Friday, June 14, 2013

Coming Full Circle ... All the Way to the Bank

Today was my first official day at my new job. It's been four months since I received a paycheck for my labor. I actually got the check yesterday, which I blogged about. When I woke up, that Chumbawumba song that goes, "I get knocked down, but I get up again..."

At the time, I was like WTH?! And then I realized that it's the perfect song for today. I did get knocked down and get back up. I have had a few fantastic readings with Angela Boswell from Dream Angels in Jupiter, Fl. She uses these beautiful tarot cards and the falling Tower has come up in many positions and it was obvious to both of us that my life was falling apart. Not much intuition needed for that one!

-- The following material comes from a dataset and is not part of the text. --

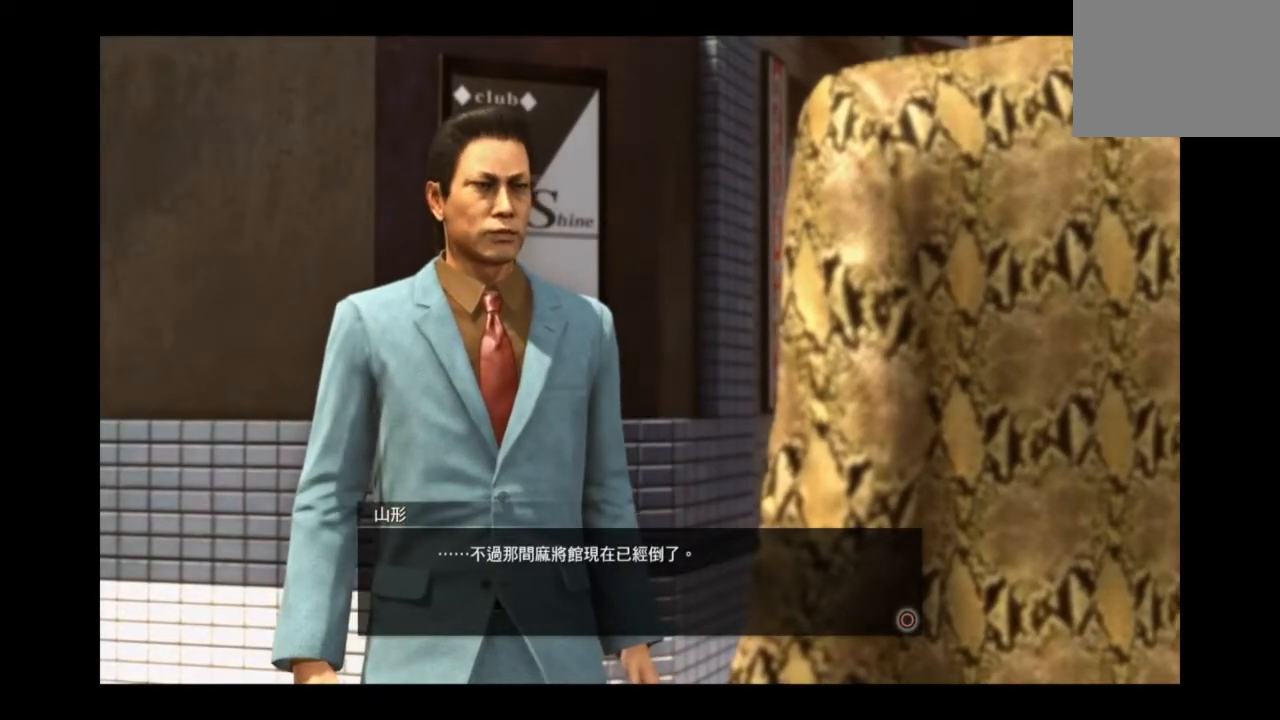
{"buttons": ["CIRCLE"], "left_stick": "center", "right_stick": "center", "events": [[459, "CIRCLE", "down"]]}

I moved to Florida in November after two years of desperately wanting to move. It took me about a year to admit to anyone that I wanted to move and then another year + to find a job here. During that time, people kept asking if I would move without a job and I was horrified. NO! Of course, I would only move if I had a job.

Well, I got one. I moved. I got fired three months later.

It was kind of mutual because they were fucktards of the highest order and I couldn't believe I moved here for that ... but still I was left with no income, in a new place where I knew one person. Shit yeah! I got knocked down. And I was stunned, hurt, and scared shitless.

I think it took me three weeks just to get over the shock.

They walked me out!
They walked me OUT?
THEY walked ME out?!?!?
They walked me out.

I had to pack up my desk with no warning and in front of the whole office. My hands were shaking so bad I could hardly sign the agreement. They gave me no reason. No warning. And ensured me that no one would watch me clear out my desk...


which of course just made it so much worse.

Because they all knew. They had been told that I would be walked out that morning. It explained why they all looked through me ... as though I wasn't there. And why the woman who had stabbed me in the back to ensure that I was walked out left the office with some weird, twitchy explanation at 11am.  (She was such a weird, twitchy one that I barely noticed.)

The guy who hired me looked at me as though I was a piece of shit on his shoe and said "[woman who stabbed me in the back] and I agree that we need to..."

There's more to this story, but that will be another blog.

Well, today, a wild confluence events had me driving through that parking lot again ... today ... on my first day of my new job. A job I was never sure I would get.

To summarize, I definitely wanted to deposit my first check ASAP and one of the only places I can do that is a credit union around the corner from the fucktards' office. Credits unions use this thing called "shared branching" when you move out of the vicinity of your credit union ... but it's only certain credit unions. Hence, the location of one of the only places I could deposit that check.

I'm still not sure how to describe how I felt when driving past the scene of my firing/layoff/whatever the hell that was. It wasn't quite the victory you'd think ... or I had always thought it would be. All I could think of was how eager I was to drive past and get on with the rest of my day.

Ironically, the most hurtful part of the day was that I posted to FaceBook that I woke up with that Chumbawumba song in my head and how perfect for my first day back and no one, not a single one of my friends liked it or commented or anything. Just like no one wished me Happy Birthday! on my birthday this past November just after I moved.

Angela explained that they are jealous because they believe my jokes. Talk about full circle.

They think because I joke about life, it's easy for me and it's not easy for me. And I must not even be grateful for it because I make jokes. Doesn't anyone know that if I didn't learn to make jokes and laugh through pain, I would have blown my brains out years ago? I'd be one of those women who have to be removed from their trailers with a crane.

I guess it's the price of being funny.

By the way, if you doubt my theory on joking your way through suicidal thoughts so that you don't actually kill yourself, listen to Paul Gilmartin's podcast.